**YOUR GOAL:**
Reproduce every line of the following records verbatim, keeping each one in its original order.

**STORED DATA:**

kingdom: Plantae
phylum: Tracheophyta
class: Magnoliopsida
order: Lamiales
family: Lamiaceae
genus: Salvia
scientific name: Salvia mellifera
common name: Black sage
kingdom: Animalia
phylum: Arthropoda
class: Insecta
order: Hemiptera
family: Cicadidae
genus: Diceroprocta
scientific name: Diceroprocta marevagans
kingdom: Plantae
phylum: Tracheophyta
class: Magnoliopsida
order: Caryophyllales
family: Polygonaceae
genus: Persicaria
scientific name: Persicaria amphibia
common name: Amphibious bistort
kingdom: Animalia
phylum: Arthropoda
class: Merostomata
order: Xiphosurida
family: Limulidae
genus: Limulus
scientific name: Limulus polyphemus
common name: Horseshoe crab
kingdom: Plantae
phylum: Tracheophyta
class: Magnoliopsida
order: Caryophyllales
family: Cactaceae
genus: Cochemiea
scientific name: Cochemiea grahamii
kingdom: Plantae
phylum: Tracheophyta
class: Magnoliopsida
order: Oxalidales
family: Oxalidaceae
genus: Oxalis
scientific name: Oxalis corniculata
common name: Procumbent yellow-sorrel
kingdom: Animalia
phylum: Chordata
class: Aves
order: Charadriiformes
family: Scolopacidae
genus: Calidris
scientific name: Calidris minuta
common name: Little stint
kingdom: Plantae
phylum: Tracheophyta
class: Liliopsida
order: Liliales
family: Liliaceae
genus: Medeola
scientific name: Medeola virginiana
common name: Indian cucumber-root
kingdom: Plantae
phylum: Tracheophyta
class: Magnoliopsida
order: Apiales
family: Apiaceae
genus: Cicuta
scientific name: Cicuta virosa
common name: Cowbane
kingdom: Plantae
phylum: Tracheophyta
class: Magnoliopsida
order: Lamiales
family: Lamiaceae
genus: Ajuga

**RESULT OF THIS EXERCISE:**
kingdom: Plantae
phylum: Tracheophyta
class: Magnoliopsida
order: Lamiales
family: Lamiaceae
genus: Salvia
scientific name: Salvia mellifera
common name: Black sage
kingdom: Animalia
phylum: Arthropoda
class: Insecta
order: Hemiptera
family: Cicadidae
genus: Diceroprocta
scientific name: Diceroprocta marevagans
kingdom: Plantae
phylum: Tracheophyta
class: Magnoliopsida
order: Caryophyllales
family: Polygonaceae
genus: Persicaria
scientific name: Persicaria amphibia
common name: Amphibious bistort
kingdom: Animalia
phylum: Arthropoda
class: Merostomata
order: Xiphosurida
family: Limulidae
genus: Limulus
scientific name: Limulus polyphemus
common name: Horseshoe crab
kingdom: Plantae
phylum: Tracheophyta
class: Magnoliopsida
order: Caryophyllales
family: Cactaceae
genus: Cochemiea
scientific name: Cochemiea grahamii
kingdom: Plantae
phylum: Tracheophyta
class: Magnoliopsida
order: Oxalidales
family: Oxalidaceae
genus: Oxalis
scientific name: Oxalis corniculata
common name: Procumbent yellow-sorrel
kingdom: Animalia
phylum: Chordata
class: Aves
order: Charadriiformes
family: Scolopacidae
genus: Calidris
scientific name: Calidris minuta
common name: Little stint
kingdom: Plantae
phylum: Tracheophyta
class: Liliopsida
order: Liliales
family: Liliaceae
genus: Medeola
scientific name: Medeola virginiana
common name: Indian cucumber-root
kingdom: Plantae
phylum: Tracheophyta
class: Magnoliopsida
order: Apiales
family: Apiaceae
genus: Cicuta
scientific name: Cicuta virosa
common name: Cowbane
kingdom: Plantae
phylum: Tracheophyta
class: Magnoliopsida
order: Lamiales
family: Lamiaceae
genus: Ajuga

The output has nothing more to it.